Sunday, August 24, 2008

MN-01 : Dr. Davis Tax Policy – Fighting for the Fortunate 230

According to Jim Nussle, director of the Office of Management and Budget, the federal deficit will hit a record $482 billion in 2009. Last February, the administration forecasted a deficit of $407 billion but the weakening economy, unwise economic stimulus program, and the Iraq War, have blown that plan out of the water. The National Debt is now in excess of $9.6 Trillion.

Nobody wants to pay taxes, but if you want a civil society ( your definition can be as minimal as just a national defense and a local police function all the way to a full socialist state), taxes must be paid. So the real question should be, what is a Fair Tax system ?

The next Congress and President will address this question including whether to make the temporary tax cuts from 2001 and 2003 permanent after 2010.
One tax that will be included is the Federal Estate Tax.
In 2004 and 2005 estates worth up to $1.5 million (or $3 million for estates owned by a married couple) were exempt from the estate tax.
Since then, the exemption has increased to $2 million ($4 million for married couples).
Under the Bush tax cuts, those rules are scheduled to change to allow even more estates to escape the tax as in 2009 the exemption will increase to $3.5 million ($7 million for married couples).
In 2010 the estate tax will disappear entirely --- a one year “freebie”.
Under current law after 2010, it will return to the 2001 levels in 2011 --- taxing estates worth over $1 million.

Tax policy should be an important factor in determining who gets your vote.

In Minnesota’s First District, Dr. Brian Davis has offered little information on specific taxes, but has issued an opinion on the Federal Estate Tax.
“Estate and Capital Gains Tax Policy - The current estate tax that is scheduled to increase on January 1, 2011 will place a tremendous financial burden on families who wish to pass down a farm from one generation to the next, particularly in the current setting of increased land prices where it is difficult to start a farming operation. Likewise, expiration of the capital gains tax rates and their subsequent increase pose an excessive tax burden which will be placed on farmers choosing to sell property and assets. Brian Davis wants to promote an environment where young farmers can continue the family business. Congressman Walz's positions on these tax issues are not helping farmers transfer their assets to our next generation of farmers or to realize the equity built up from years of hard work.

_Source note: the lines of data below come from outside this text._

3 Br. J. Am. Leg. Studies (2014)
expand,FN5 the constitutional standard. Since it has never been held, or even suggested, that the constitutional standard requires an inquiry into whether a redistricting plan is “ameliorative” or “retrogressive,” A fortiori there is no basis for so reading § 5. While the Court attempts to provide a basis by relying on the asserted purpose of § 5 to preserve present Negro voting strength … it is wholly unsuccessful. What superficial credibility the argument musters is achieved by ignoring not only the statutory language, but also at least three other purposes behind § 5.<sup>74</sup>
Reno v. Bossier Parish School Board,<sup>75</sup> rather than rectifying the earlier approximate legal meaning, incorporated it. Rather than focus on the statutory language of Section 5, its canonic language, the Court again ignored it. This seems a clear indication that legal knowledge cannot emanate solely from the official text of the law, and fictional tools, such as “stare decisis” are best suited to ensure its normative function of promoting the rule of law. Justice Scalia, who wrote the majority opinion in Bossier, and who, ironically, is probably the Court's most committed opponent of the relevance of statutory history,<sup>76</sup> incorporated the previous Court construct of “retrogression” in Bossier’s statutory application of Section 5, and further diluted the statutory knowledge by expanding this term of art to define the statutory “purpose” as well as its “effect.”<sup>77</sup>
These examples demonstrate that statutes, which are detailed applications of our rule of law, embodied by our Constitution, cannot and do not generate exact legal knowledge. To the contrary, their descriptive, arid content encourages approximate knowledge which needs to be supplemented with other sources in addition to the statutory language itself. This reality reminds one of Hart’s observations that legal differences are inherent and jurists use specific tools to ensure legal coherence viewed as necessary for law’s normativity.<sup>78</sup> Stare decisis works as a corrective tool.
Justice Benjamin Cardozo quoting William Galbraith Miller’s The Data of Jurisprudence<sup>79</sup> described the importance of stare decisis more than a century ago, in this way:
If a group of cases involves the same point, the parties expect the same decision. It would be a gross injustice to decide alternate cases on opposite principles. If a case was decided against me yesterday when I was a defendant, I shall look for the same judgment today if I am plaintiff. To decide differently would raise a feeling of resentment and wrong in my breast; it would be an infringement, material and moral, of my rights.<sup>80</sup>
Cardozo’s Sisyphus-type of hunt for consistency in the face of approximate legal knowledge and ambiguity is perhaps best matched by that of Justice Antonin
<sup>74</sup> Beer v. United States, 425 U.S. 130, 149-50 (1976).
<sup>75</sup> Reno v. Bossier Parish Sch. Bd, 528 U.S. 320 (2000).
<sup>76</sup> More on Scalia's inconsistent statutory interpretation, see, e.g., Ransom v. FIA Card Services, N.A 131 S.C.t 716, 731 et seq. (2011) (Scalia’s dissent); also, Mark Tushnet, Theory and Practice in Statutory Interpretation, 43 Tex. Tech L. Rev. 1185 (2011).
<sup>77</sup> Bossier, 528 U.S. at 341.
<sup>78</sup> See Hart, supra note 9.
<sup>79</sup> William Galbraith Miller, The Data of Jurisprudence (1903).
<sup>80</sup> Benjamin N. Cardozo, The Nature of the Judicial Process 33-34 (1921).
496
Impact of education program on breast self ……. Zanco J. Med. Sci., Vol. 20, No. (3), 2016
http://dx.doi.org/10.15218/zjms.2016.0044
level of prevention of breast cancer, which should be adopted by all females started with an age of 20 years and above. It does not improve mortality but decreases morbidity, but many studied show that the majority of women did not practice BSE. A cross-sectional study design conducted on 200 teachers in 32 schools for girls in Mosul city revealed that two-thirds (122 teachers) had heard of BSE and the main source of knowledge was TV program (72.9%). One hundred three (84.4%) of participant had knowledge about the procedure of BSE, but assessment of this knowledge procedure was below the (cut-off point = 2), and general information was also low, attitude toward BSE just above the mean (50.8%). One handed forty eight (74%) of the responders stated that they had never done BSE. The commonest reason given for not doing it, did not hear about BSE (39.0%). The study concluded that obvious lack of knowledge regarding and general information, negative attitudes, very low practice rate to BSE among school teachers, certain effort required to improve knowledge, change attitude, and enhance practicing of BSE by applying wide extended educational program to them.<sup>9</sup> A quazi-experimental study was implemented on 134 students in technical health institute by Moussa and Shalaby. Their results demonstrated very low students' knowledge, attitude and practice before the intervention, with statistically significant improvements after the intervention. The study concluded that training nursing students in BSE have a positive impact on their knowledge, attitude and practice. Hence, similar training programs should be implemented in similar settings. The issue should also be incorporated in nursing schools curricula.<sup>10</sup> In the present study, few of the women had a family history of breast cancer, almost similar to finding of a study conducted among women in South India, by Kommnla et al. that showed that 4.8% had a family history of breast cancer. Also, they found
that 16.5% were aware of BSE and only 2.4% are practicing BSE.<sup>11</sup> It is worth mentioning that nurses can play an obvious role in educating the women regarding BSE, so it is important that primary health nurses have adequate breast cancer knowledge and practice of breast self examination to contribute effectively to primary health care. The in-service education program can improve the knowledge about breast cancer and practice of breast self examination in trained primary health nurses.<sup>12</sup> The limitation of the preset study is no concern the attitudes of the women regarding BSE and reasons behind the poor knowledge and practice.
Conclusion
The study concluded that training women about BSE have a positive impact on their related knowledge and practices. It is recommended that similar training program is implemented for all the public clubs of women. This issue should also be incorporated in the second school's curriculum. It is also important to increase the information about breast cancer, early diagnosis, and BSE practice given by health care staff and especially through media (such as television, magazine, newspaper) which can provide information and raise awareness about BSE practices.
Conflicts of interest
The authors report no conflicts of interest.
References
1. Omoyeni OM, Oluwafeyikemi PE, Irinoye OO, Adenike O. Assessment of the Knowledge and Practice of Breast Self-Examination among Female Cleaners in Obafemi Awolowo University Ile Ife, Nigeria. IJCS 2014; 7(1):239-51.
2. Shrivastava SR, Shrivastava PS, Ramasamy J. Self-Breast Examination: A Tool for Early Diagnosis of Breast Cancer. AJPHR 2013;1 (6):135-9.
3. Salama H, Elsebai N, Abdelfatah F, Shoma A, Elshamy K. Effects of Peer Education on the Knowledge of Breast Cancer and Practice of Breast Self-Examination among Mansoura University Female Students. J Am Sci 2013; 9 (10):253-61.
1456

Sounds like Dr. Davis is raising a serious concern, but is it ?

Citizens for Tax Justice reported the number of Federal Estate Tax filings for Minnesota in recent years was :
2000 – 672
2002 – 740
2004 – 466
2005 – 203
2006 – 230
The obvious result is that the Federal Estate Tax continues to have no effect on the vast majority of Americans and clearly benefits only the very wealthiest families in America.

Why is Dr. Davis, the Reluctant Millionaire, trying to confuse the voters with this issue ?
The easy answer is that it is one of the best ways to scare voters …. “My opponent will raise your taxes … I won’t”.

Dr. Davis may be painting an image of someone trying to protect those small family farms, but Congress will be influenced by the next President. With a veto power, the President will have more of an impact than the Congressman representing Minnesota’s First District.
The Committee for a Responsible Federal Budget has issued a report, A Fiscal Voter Guide to the 2008 Election, evaluating the major party’s nominees :
Senator McCain supports a permanent estate tax with a $5 million exemption ($10 million per family). The estimated impact is $10 billion.
Senator Obama would instead freeze the estate tax at its 2009 levels. This would create a permanent estate tax a $3.5 million exemption ($7 million per family). The estimated impact is $44 billion.

Davis is offering a charade (much like his “Drill here, Drill now” charade).

Tax fairness and the National Debt are issues … focusing solely on the Federal Estate Tax is insult to the voters.

On September 9th, voters will have a chance to vote in the Republican Primary to determine who will be on the November ballot. Davis is a neophyte that is playing on emotional issues and has never held any elective office. Contrast that with State Senator Dick Day who is in his sixth term having been first elected in 1990 where he has held leadership positions. His experience in the give-and-take necessary to move legislation forward in the areas of taxes (as well as the issues related to transportation, education, agriculture, etc.), should be weighed carefully by those primary voters.